Images that were way too perfectly aligned with the student's topic/content to be anything but a custom image5, and I know (and specify) that students don't spend money to complete course projects. So, if they didn't commission an illustrator to create the image, then it clearly came from AI.
Writing that analyzed itself within the text.
Writing that was quite circular or even repetitive, while still being pretty clearly written.
Writing with zero grammatical or spelling errors, but content errors or unclear "thinking." (Usually, a writer of any skill level is going to polish ideas before grammar/spelling. This is particularly true for developing/under grad writers, who are often dashing out a single, first/rough draft right before a deadline.)6
Writing skill/voice/tone that changed abruptly partway into the semester.
For students who use this technology without securing permission, I am reducing points on their grades for those assignments. (Most of the time, I just do complete/incomplete grades, as I want them to experience the extensive writing in my courses as a skill building process, not an excessive number of "exams.")
I recognize that there are folks who are a lot more AI-permissive and even build it into their assignments, but this is where I land with it after loads of discussions, lots of reading, and 20+ years of teaching experience.
How about you?
Regardless of my stance, I think we should absolutely be talking about this as a key philosphical and applied aspect of being academics. I'm curious: what is your AI/LLM policy in your courses, and how did you settle on it?
This post was first published on my blog at commnatural.com. © 2025, B.G. Merkle, all rights reserved.
One of my favorite, recent-ish books on this theme is Radical Hope: A Teaching Manifesto by Kevin Gannon. It’s a short book very much worth your time.
For one thing, a lot of the LLM “detectors” claim that using an em dash—a long-standing, essential part of English-language writing, and one of my favorites—is a sure sign of LLM writing. That’s preposterous. It’s categorically wrong. And it unhelpfully reduces people’s understandings of the craft of writing to searching for specific types of punctuation. (That—reducing writing to line editing and punctuation policint— is a topic that Steve and I cover repeatedly and at length in our book!)

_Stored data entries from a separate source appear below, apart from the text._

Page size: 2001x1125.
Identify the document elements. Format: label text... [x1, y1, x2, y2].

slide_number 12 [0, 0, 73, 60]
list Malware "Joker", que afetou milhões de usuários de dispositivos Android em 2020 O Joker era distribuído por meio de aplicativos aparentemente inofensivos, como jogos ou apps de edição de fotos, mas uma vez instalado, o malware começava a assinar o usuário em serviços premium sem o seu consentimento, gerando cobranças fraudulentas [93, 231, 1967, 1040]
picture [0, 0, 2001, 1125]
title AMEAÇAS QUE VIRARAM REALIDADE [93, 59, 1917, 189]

I just recently came across this model as a tool for coaching students in their discussions/disclosure of using an LLM. I haven’t assigned it yet (I’m on sabbatical, so not teaching for the next two terms), but I probably will work it in next time I teach.
I used to partially make my living as an illustrator, so I know a custom image use-case when I see one.
Recognizing, embracing, and working through the stages of writer development and the development of a single piece of writing are two of the key ideas/tools I provide (with Steve) in our forthcoming book! You can pre-order Teaching and Mentoring Writers in the Sciences from University of Chicago Press now!
Oh, and since you mention that I've written a fair bit about LLMs - for those interested, here's one example: https://scientistseessquirrel.wordpress.com/2023/06/20/how-to-use-chatgpt-in-scientific-writing/. I think I'd put it a bit differently than you did: rather than say I've taken a "(mostly positive) stance on AI/LLM use in writing", I'd say I've taken a "mostly positive stance about there being some appropriate and effective ways to use LLMs in writing". I am (as you know!) very much opposed to "Hey ChatGPT, write my paper for me?" - those who do that deserve every bit of the disdain they get :-)
Great post, and I really like the thoughtful place you've landed on this. I especially like the decision not to police. I wonder, though - it kind of sounds like you ARE policing, because of your point 4: "For students who use this technology without securing permission, I am reducing points on their grades for those assignments". Have you had pushback from students who appeal this penalty, perhaps claiming that they did not actually use an LLM?